Oltre a esprimere al banchiere le sue preoccupazioni economiche – la
guerra, e il conseguente ribasso delle Borse, gli brucia i risparmi –,
Marcel confida le sue paure sui “giorni terribili che stiamo
attraversando: i miei poveri interessi mi sembrano del tutto
irrilevanti… Spero ancora, io che non sono un credente, in un miracolo
che fermi all’ultimo questa macchina letale. Mi chiedo come un cattolico
praticante come l’imperatore Francesco Giuseppe possa apparire davanti a
Dio dovendogli riferire delle milioni di vite umane sacrificate”.
Con
il compositore Reynaldo Hahn, uno dei suoi tanti amorazzi, si lascia
andare a confidenze più intime, persino sugli ex: “Ho davvero adorato
Alfred (Agostinelli, morto pochi mesi prima pilotando un aereo e
probabile modello dell’Albertine della Recherche, ndr). Non è
sufficiente dire che l’ho amato, e non so perché lo scrivo al passato
perché lo amo ancora… Ma con lui non mi sento obbligato a un dovere come
quello che mi lega a te, anche se ti amassi mille volte di meno”.

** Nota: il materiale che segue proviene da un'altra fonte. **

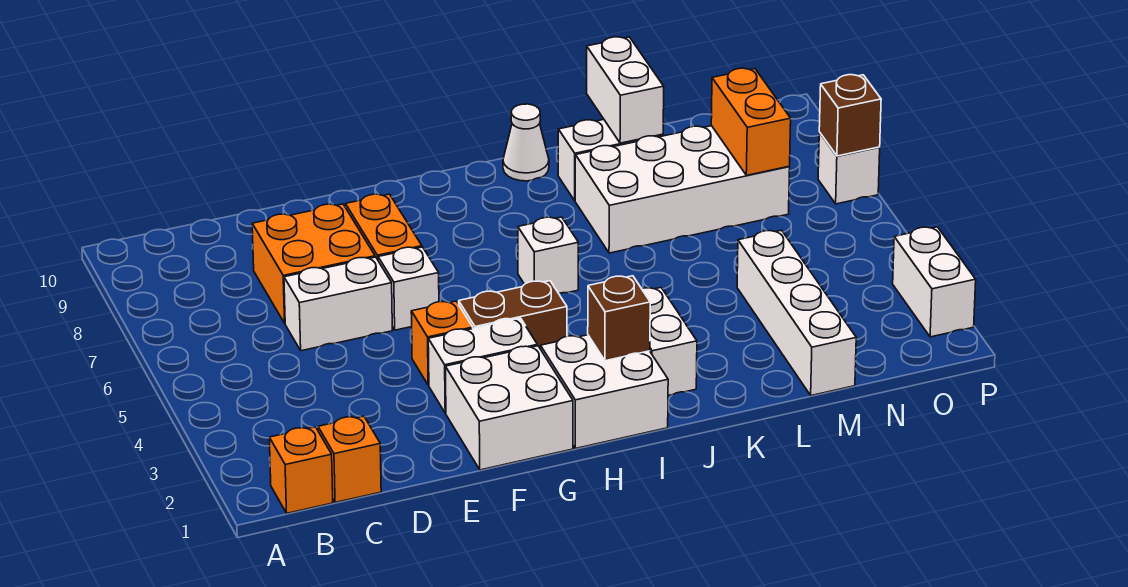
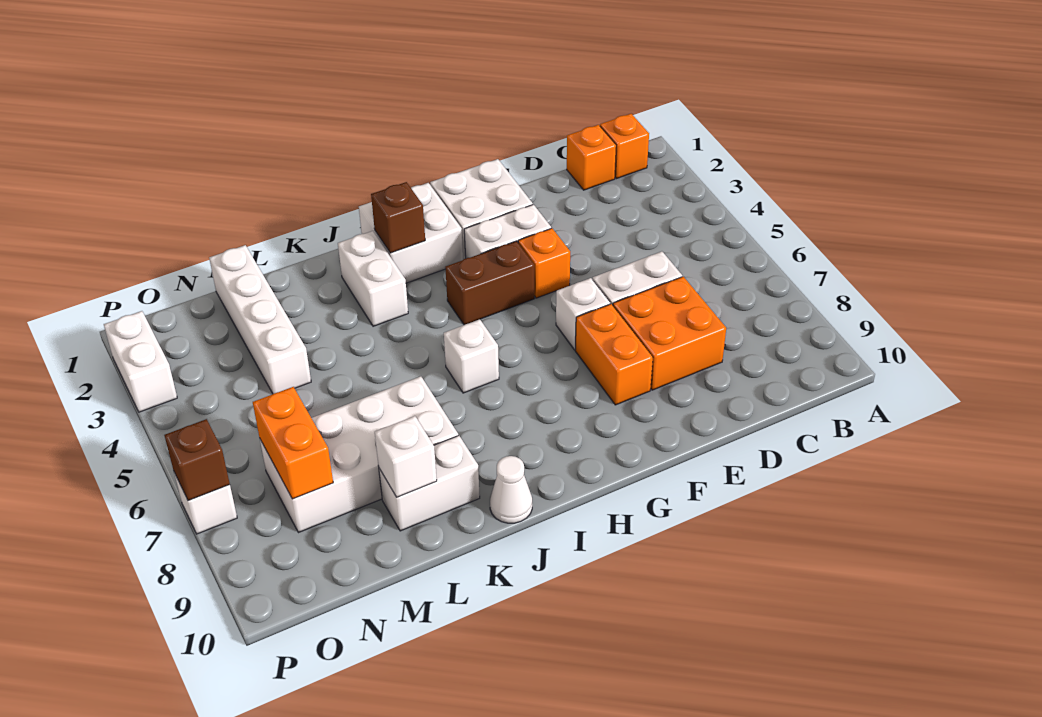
white 1x2 brick [587,37,664,143] -> white 1x1 brick [375,416,437,497]

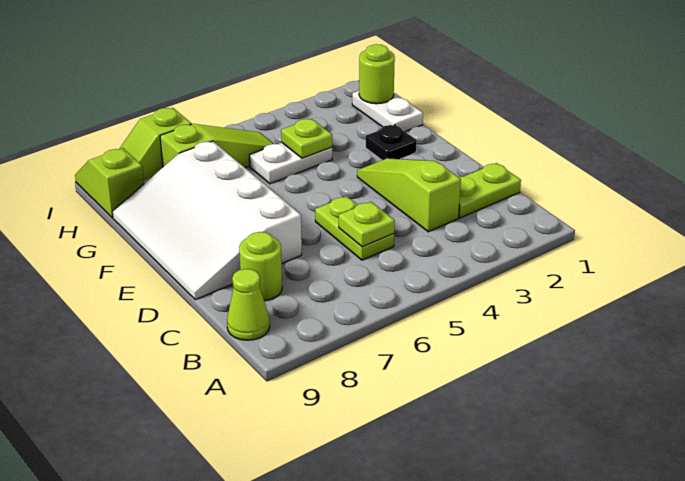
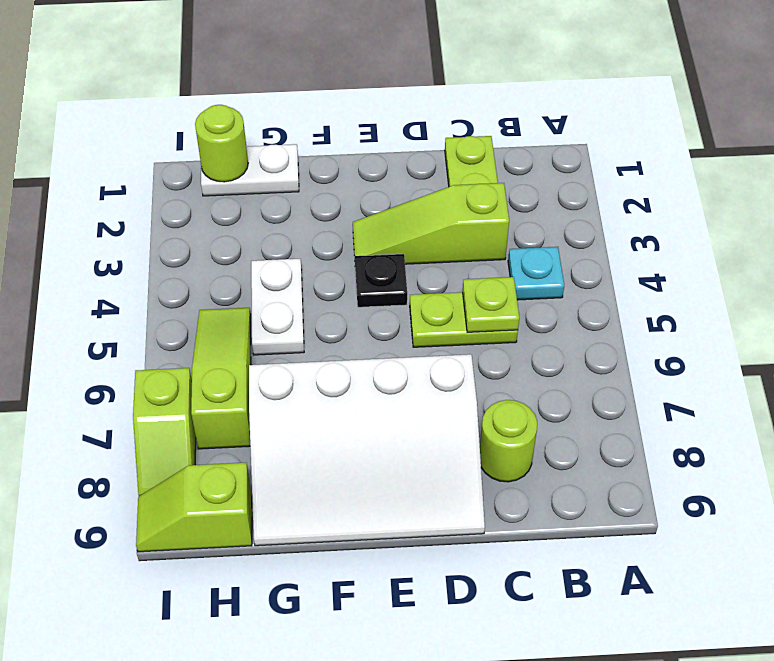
none -> cyan 1x1 plate [508,247,564,300]
lime 1x1 cone [227,269,270,340] -> none
black 1x1 plate [366,125,417,160] -> black 1x1 plate moved to [355,254,407,307]
lime 1x1 plate [281,119,332,158] -> none

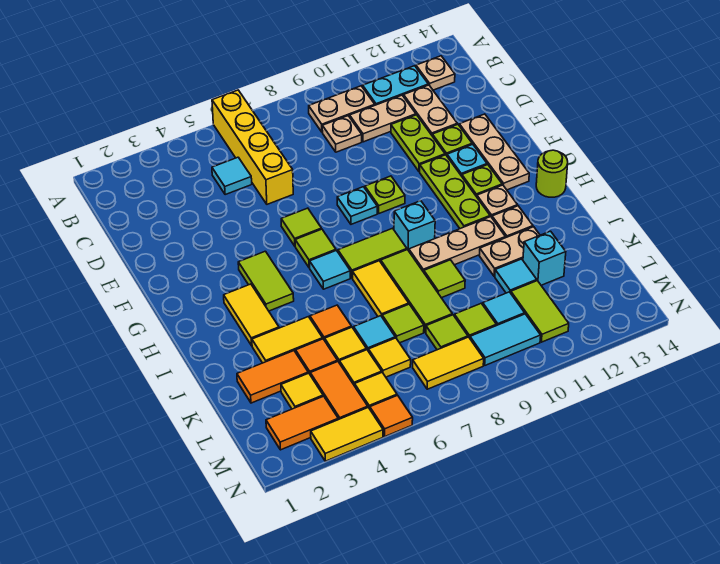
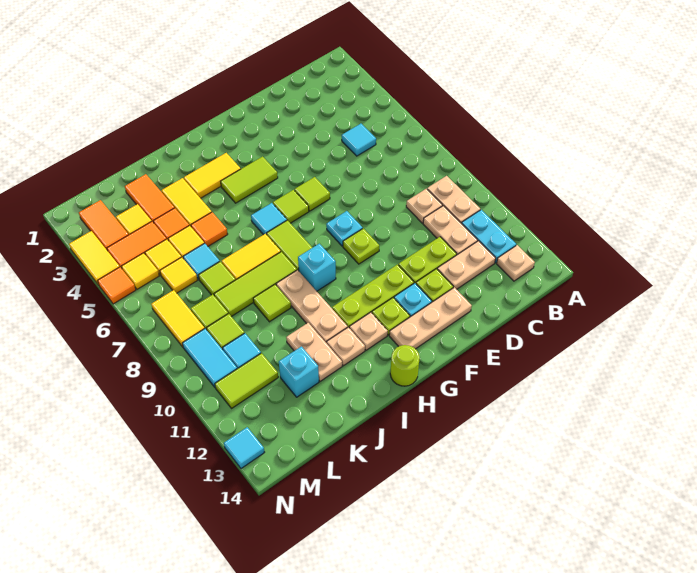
yellow 1x4 brick [212,90,293,204] -> none
cyan 1x1 tile [495,259,537,293] -> cyan 1x1 tile moved to [224,427,265,468]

Quanto all’omosessualità, chiede all’amico la massima riservatezza: “Se
mai vorrò formulare queste cose sarà con lo pseudonimo di Swann. Quando
leggerai All’ombra delle fanciulle in fiore, riconoscerai
l’anticipazione e la profezia di ciò che ho vissuto”.
Proust è
molto preoccupato, inoltre, per le sorti del fratello Robert (che presta
servizio come chirurgo, ma tornerà sano e salvo e verrà insignito anni
dopo della Legion d’Onore, ndr): “È partito per Verdun”, scrive a Louis
de Robert, “ma sul fronte il fuoco non è mai cessato. Tutti i miei più
cari amici sono in prima linea”. Per consolarsi spedisce lettere a un
altro spasimante, Lucien Daudet, figlio del più famoso Alphonse: “Tutto
può essere tollerato quando pensiamo al martirio dei soldati: siamo così
commossi dal loro sacrificio… Spero che tu non abbia troppi amici tra i
‘Morti d’onore sul campo’: piangiamo persino gli estranei”.
Poi
manda messaggi a Cocteau per complimentarsi con Picasso; se la prende
coi “moderni D’Artagnan”; spettegola sui colleghi che, insensibili alla
tragedia, si lanciano in paragoni con le commedie di Molière. Non
mancano, infine, le riflessioni sulla letteratura, in tempi in cui
l’odio per il nemico straborda dalle trincee alle accademie, ai
giornali, alle arti. Tutti ce l’hanno con Wagner, ma “se invece di
essere in guerra con la Germania lo fossimo con la Russia, cosa si
direbbe di Tolstoj e Dostoevskij?… Non possiamo privare, non dico i
nostri musicisti, ma i nostri scrittori del prodigioso e fecondo ascolto
del Tristano, della Tetralogia… Arte e Guerra! Ci viene detto di poesie
che fomentano la guerra, ma io non ci credo troppo”.